It has been a while that WACOM is noted as a leading tablet manufacturer, among the graphic designers. However, this is the first time they launched a series of products that could not just be used by the designers, but by the “aam junta” as well, with equal ease. WACOM just launched the second generation of Bamboo series, in India, yesterday. As the company claims, it is the first interactive tablet that merges multi-touch functionality with pen tablet technology in a single device. Based on current consumer trends and the introduction of popular touch devices such as the Apple iPhone, Bamboo provides a simple and spontaneous way of using your computer. Operating Bamboo is as easy as a touch (finger-based input), or a stroke of our digital pen. The new family is comprised of four different products – Bamboo, Bamboo Fun, Bamboo Pen and Bamboo Touch.
The selling point of the Bamboo would be the high sensitivity of the surface. Moreover, apart from catering to design needs, it can transform any dektop and laptop into a very cheap tablet PC. Combined with today’s gesture and hand writing recognition software, this device could ease a lot of lives.
Bamboo would be very useful for those of you who use computers as part of your digital lifestyle to communicate, share and create content. It enables anyone to be creative. Bamboo is also a great tool for self-expression and personalisation when producing everyday documents, presentations and blogs, or when communicating with friends, colleagues and family through IMs and social networks.
Combining pen and touch technology into one stylish device delivers the best of both worlds, making it even easier, quicker and more fun to use a computer. With Bamboo second generation, a simple finger tap on the digital pad will allow you to select an icon, open a menu or start an application. Plus, a variety of intuitive two-finger gestures enables you to simply rotate an image or document, flip through a digital photo album or presentation, scroll through a blog or an excel sheet and zoom in and out of a photo or map.
With a sleek, black design Bamboo offers pen and multi-touch input in a single device and is equally suited for your home office and workplace. Bamboo can be used to customise your emails, letters, spreadsheets, presentations and documents with signatures, notes, doodles and scribbles. The addition of intuitive touch input with gestures simplifies navigation both on your desktop and when you surf the Internet. Bamboo comes bundled with Adobe Photoshop Elements and Ink Squared Deluxe.
Lastly, I shall leave you with a video, showing off how the Bamboo works and its potentials.
[youtube width=”550″ height=”445″]http://www.youtube.com/watch?v=-RPAsaB3lXo[/youtube]
Any chances of this working with linux? First signs suggest it doesn't at the moment.
Well, on first glance, it doesn't seem to support Linux, but I believe it should.

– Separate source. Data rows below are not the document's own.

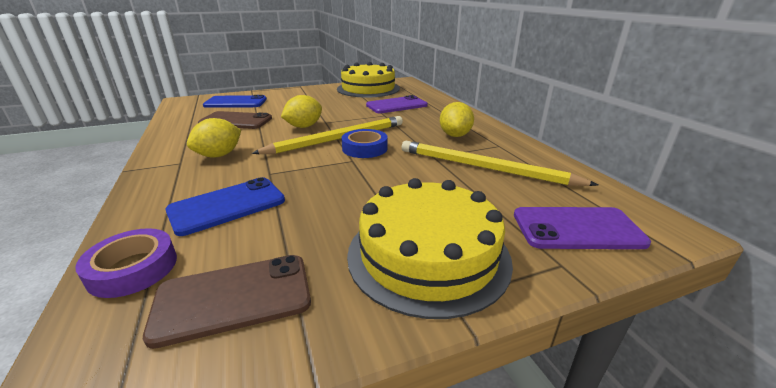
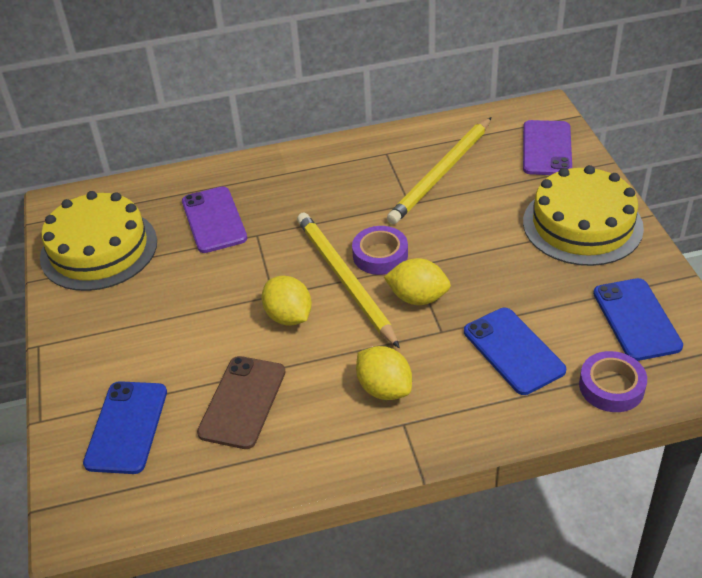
camera: 80 degrees left, 15 degrees up
(233, 298) = (636, 319): brown phone -> blue phone
(365, 148) = (380, 255): blue tape -> purple tape
(455, 135) = (350, 180): yellow lemon -> yellow lemon (417, 298)

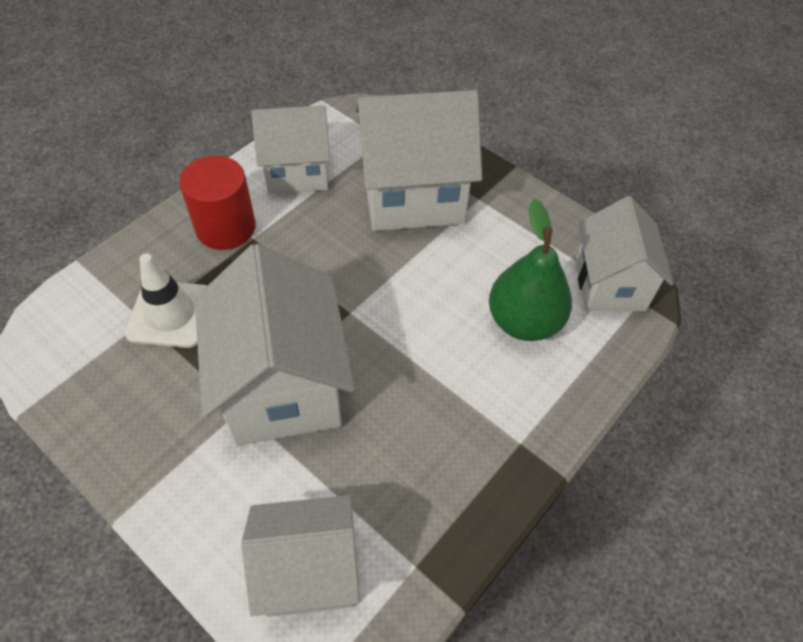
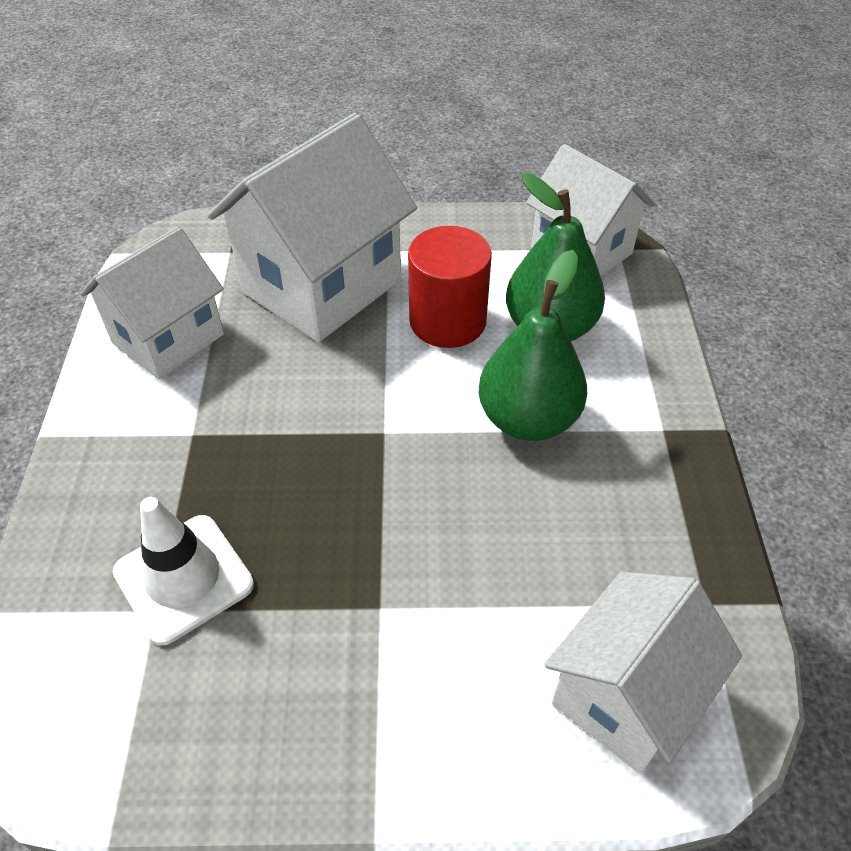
camera: 40 degrees left, 5 degrees down
(225, 227) = (146, 445): red cylinder -> red cylinder (447, 321)
(282, 387) = (399, 552): white house -> none
(441, 369) = (528, 419): none -> green pear

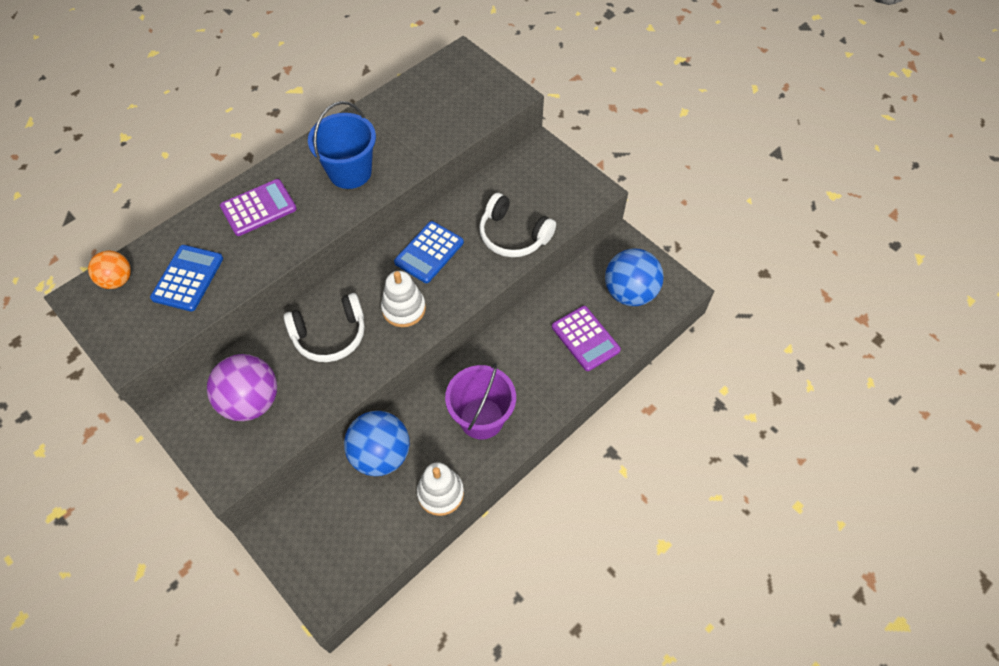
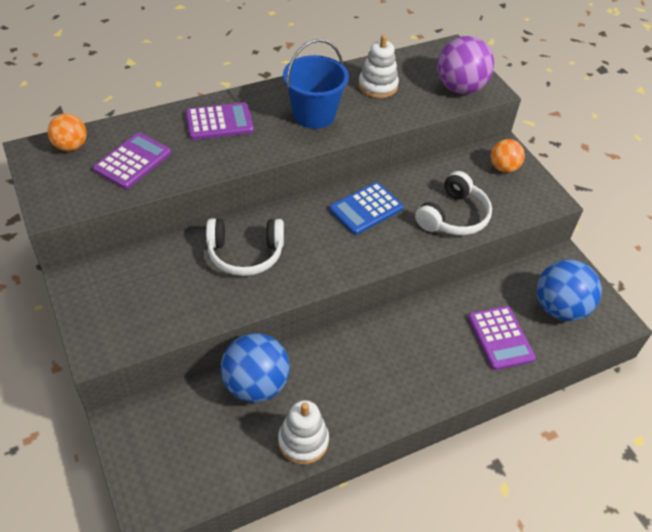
camera: 15 degrees right, 10 degrees down
(188, 278) = (133, 161): blue calculator -> purple calculator
(251, 401) = (149, 290): purple ball -> purple ball (460, 88)
(404, 309) = (324, 251): white stacking toy -> white stacking toy (378, 86)
(481, 418) = (369, 382): purple bucket -> none
(513, 235) = (454, 216): white headphones -> white headphones turned 105 degrees counterclockwise
(545, 169) = (503, 168): none -> orange ball

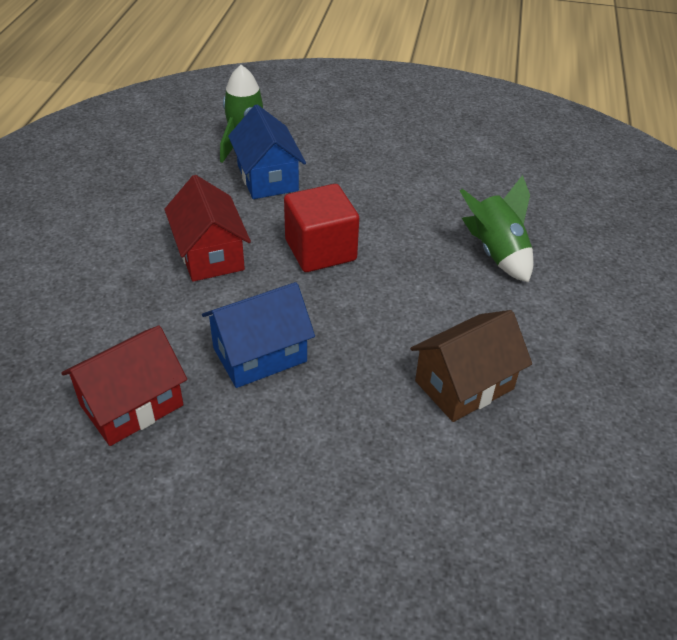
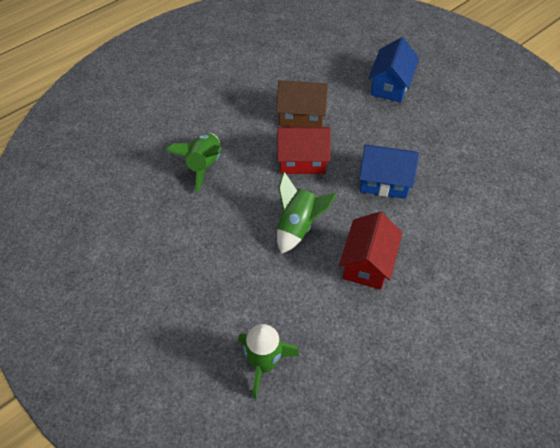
camera: 140 degrees left, 10 degrees up
(132, 405) = (464, 191): red house -> red house (302, 160)
(267, 178) = (278, 312): blue house -> blue house (390, 85)
(320, 250) = (298, 226): red cube -> green rocket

What more, we are publishing a review of the device in the November issue of LFY… you can surely check out the verdict there! ;-)
Ever the optimist, I have actually ordered one of these things. Even if it just works as a big touchpad it will be a welcome relief for RSI. Hopefully the Linux Wacom Project will produce solid support for it very soon.
We are certainly working on getting this product supported as quickly as possible. It will take some time though. Thankfully there are other similar projects completed for Linux that should help to get the ball rolling a little more quickly.
This actually does work with Linux, though the support is still in the early stages. 0.8.5.4 I believe of the linuxwacom project should support the device. Do a google search, you'll find a thread takling about development for the branch that supports this line of devices. The last update to the thread was today I believe. Good luck.. think I'm about to get one myself, can't beat it for $99.
I just bought one of the Bamboo Pen and Touch devices. I’m using it in Ubuntu Karmic 9.10. It took a bit of getting going but the advice on http://ubuntuforums.org/showpost.php?p=8283168&postcount=1 got me going.
I’m still not sure if I’m using the full functionality of this thing. If anyone knows any software like the ink-squared package that came with the device that would work in ubuntu, I’d love to hear about it.